Cloning MacOS boot partitions is not an issue (i.e., there should be no need for target mode). Porting a user-account backwards from Mojave into High Sierra is what I am trying to do. (The Mojave installation was cloned into an HFS+ partition, so the annoyances of dealing with APFS security recalcitrance is not an issue either. I just want to trick the Migration Assistant into the using a future-OS source. (The same procedure, once derived, should presumably work for any other move backwards among HFS+ partitioned MacOSes.)
 

Slartibart

macrumors 68040
Aug 19, 2020
3,140
2,815
the ditto command sequence can be used to archive e.g. the complete content of user folder - basically a .zip-archive (you can similarly use e.g. disk image for that, or rar, …) - copy that to the target system and then merge its contents with an existing user account there.

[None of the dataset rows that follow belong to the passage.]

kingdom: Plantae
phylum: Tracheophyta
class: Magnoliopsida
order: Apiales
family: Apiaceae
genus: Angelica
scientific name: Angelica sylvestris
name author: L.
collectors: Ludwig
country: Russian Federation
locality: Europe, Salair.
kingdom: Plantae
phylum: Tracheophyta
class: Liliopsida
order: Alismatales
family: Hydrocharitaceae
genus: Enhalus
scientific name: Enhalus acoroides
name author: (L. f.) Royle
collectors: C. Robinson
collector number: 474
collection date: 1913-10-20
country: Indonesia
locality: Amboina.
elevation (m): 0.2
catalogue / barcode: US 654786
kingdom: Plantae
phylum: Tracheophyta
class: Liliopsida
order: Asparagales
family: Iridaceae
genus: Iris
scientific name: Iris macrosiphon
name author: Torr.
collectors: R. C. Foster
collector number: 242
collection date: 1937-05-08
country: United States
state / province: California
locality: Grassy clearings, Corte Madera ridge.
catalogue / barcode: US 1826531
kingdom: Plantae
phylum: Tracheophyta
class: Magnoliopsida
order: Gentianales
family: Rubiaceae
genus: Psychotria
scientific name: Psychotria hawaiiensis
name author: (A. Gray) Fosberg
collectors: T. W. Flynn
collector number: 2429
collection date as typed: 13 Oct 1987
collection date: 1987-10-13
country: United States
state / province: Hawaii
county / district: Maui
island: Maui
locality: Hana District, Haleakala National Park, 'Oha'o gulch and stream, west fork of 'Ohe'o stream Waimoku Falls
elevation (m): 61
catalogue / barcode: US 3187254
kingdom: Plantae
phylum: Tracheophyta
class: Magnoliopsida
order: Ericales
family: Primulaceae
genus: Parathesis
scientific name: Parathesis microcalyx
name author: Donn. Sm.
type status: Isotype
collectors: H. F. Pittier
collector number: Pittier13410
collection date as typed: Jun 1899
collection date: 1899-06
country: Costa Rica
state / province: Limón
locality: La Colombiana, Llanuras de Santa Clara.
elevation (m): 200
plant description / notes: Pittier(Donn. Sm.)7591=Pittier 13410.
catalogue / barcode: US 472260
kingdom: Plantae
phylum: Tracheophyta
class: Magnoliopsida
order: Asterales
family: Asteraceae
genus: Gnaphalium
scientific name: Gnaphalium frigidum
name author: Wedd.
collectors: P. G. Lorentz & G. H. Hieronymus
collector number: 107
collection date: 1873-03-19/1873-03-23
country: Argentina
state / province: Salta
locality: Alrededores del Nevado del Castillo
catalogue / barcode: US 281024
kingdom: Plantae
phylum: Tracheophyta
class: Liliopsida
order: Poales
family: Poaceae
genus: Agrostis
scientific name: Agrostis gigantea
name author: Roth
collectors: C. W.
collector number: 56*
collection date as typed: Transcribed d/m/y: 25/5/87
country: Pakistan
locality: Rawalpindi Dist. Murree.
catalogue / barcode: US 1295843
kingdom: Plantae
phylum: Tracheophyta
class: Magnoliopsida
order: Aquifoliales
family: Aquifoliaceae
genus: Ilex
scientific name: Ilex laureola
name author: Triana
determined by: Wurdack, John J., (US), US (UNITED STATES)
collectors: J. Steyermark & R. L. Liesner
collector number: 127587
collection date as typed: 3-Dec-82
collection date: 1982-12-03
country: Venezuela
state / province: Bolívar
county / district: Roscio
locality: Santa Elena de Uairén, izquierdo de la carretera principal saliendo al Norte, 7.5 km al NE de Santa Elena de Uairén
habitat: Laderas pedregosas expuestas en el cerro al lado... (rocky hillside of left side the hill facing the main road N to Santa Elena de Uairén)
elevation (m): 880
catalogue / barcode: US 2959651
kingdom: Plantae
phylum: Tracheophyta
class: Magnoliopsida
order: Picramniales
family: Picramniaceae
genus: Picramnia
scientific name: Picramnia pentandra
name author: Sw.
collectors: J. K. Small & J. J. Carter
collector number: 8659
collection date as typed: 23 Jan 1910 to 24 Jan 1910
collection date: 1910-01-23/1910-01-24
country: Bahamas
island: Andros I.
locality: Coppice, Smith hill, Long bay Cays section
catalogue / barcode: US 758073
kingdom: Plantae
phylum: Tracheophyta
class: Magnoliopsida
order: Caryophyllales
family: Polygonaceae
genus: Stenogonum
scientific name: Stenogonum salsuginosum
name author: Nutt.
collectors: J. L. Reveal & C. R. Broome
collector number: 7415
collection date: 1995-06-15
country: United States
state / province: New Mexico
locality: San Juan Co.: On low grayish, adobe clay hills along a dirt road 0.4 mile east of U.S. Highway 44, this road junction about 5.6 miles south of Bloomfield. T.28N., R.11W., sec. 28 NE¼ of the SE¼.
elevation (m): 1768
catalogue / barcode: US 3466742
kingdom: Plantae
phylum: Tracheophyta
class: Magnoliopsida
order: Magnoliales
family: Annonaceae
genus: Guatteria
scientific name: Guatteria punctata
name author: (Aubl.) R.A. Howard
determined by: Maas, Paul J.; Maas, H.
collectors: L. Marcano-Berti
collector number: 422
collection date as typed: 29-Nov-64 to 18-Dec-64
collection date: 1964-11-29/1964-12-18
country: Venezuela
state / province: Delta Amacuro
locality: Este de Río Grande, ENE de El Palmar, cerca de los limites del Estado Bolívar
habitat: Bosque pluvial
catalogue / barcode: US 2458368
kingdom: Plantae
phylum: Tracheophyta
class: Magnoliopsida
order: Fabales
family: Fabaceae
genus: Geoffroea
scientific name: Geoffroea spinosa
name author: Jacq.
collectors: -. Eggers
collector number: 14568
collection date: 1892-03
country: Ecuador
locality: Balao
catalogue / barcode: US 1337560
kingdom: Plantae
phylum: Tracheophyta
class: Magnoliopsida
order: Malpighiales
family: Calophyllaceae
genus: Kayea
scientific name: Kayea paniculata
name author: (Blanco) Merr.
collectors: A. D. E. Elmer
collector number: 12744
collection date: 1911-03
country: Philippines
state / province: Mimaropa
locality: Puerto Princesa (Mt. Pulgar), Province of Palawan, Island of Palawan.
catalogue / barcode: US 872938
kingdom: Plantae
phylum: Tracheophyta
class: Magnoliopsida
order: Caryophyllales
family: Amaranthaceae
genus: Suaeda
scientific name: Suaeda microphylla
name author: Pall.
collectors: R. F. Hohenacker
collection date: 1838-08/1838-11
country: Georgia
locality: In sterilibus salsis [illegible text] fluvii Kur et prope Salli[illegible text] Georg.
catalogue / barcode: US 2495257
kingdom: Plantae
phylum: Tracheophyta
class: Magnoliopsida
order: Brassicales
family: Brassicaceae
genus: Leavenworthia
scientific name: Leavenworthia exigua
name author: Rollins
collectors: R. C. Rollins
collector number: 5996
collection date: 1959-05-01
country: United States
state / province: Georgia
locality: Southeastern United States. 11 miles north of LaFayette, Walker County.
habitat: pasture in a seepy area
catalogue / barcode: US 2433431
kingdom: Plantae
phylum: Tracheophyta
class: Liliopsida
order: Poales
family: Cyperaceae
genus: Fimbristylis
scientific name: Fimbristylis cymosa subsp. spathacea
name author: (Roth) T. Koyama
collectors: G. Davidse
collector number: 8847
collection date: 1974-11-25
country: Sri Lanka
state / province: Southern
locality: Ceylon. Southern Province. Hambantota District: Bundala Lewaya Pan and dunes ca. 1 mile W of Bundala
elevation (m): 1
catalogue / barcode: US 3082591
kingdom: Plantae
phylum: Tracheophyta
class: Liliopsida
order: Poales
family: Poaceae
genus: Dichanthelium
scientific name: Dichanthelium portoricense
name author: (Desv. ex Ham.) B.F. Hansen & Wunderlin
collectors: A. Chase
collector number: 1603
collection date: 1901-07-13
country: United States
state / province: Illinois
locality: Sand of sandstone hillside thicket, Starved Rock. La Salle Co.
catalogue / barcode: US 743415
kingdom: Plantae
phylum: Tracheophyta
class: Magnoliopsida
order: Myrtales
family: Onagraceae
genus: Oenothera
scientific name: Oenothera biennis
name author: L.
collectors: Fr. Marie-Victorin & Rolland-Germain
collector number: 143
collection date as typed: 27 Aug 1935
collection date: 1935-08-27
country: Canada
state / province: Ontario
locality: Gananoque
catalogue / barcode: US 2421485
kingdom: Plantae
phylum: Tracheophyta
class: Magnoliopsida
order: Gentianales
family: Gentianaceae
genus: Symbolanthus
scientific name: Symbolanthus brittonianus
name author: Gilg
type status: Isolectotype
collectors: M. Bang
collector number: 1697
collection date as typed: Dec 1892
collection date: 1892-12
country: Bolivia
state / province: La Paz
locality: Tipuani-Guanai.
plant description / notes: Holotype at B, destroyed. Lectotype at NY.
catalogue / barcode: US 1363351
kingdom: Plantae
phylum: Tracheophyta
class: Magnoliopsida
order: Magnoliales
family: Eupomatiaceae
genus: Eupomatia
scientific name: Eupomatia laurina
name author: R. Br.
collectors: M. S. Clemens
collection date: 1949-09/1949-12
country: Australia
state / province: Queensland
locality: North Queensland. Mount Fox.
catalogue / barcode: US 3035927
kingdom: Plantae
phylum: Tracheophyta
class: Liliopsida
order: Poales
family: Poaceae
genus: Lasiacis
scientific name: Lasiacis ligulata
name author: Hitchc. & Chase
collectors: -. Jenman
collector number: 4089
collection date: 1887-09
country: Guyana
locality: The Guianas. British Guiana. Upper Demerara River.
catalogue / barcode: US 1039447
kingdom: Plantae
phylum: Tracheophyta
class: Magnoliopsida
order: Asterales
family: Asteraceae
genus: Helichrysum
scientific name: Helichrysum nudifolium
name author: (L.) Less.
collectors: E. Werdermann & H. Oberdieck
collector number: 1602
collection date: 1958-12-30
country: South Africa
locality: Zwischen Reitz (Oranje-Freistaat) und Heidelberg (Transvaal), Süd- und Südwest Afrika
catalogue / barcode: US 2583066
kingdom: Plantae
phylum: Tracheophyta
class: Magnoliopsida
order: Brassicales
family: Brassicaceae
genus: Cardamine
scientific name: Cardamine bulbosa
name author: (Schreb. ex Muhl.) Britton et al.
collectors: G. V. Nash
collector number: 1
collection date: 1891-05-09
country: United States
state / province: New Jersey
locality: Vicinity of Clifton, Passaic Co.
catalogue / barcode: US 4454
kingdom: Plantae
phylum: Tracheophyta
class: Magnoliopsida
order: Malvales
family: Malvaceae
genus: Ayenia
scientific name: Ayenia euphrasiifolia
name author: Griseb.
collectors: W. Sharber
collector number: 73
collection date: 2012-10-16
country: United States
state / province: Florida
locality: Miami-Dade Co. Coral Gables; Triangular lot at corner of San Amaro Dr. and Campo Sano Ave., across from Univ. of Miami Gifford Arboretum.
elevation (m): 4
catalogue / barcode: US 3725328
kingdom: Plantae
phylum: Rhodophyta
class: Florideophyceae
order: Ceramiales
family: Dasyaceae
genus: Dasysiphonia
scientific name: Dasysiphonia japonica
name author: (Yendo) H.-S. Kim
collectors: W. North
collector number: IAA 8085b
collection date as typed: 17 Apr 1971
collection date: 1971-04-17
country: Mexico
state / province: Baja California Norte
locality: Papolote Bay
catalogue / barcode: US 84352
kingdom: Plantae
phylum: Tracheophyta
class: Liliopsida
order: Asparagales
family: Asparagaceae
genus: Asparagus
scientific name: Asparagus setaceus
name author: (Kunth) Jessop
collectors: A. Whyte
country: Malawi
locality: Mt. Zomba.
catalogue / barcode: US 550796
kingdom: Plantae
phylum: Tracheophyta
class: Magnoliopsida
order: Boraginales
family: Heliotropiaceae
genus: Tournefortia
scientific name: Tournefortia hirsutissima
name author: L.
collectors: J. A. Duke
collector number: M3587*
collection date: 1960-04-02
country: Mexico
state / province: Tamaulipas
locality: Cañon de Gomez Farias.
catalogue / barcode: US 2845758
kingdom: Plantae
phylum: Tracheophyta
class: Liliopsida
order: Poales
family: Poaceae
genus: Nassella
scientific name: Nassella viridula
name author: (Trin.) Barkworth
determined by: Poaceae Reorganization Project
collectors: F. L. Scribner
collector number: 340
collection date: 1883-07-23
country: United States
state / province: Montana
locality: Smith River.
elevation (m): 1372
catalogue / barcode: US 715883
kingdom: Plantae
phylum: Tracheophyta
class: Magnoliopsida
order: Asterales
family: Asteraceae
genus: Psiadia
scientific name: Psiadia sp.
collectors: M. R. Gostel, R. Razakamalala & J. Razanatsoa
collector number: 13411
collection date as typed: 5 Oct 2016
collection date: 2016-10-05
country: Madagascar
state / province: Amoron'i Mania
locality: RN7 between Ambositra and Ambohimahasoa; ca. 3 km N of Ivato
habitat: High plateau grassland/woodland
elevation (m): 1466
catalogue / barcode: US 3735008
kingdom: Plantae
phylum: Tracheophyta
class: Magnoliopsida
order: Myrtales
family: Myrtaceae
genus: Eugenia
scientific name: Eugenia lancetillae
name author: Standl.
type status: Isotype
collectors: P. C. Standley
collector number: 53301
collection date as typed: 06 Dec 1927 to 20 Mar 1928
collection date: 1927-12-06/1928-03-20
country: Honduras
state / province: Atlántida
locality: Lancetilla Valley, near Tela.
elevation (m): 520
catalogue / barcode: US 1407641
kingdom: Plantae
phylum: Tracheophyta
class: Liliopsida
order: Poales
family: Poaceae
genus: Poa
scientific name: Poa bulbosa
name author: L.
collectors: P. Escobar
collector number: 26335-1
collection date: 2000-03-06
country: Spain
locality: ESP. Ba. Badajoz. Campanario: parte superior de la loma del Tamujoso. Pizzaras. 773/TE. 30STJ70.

Obviously there are potential sources for problems when moving backwards like format changes in preferences-, or .plist-files, etc. - but that’s a different building site. 🤓

I have no good idea to trick the Migration Assistant to use it to transfer a user folder with all contents from newer to old - but you do not need it for that (macOS itself creates a disk image of such content if delete a user and archive it).

Digging up that previous link, disk imaging the user folder on Mojave and then mount and copy the content to the identical user on the High Sierra system seems to offer a solution.
 
Last edited:

Minghold

macrumors 6502
Original poster
Oct 21, 2022
453
269
(bumping this thread, as 3K views would suggest that there's a lot of people out there looking for an easy way to backgrade their OS to something that isn't deliberately trying to screw them left and right.)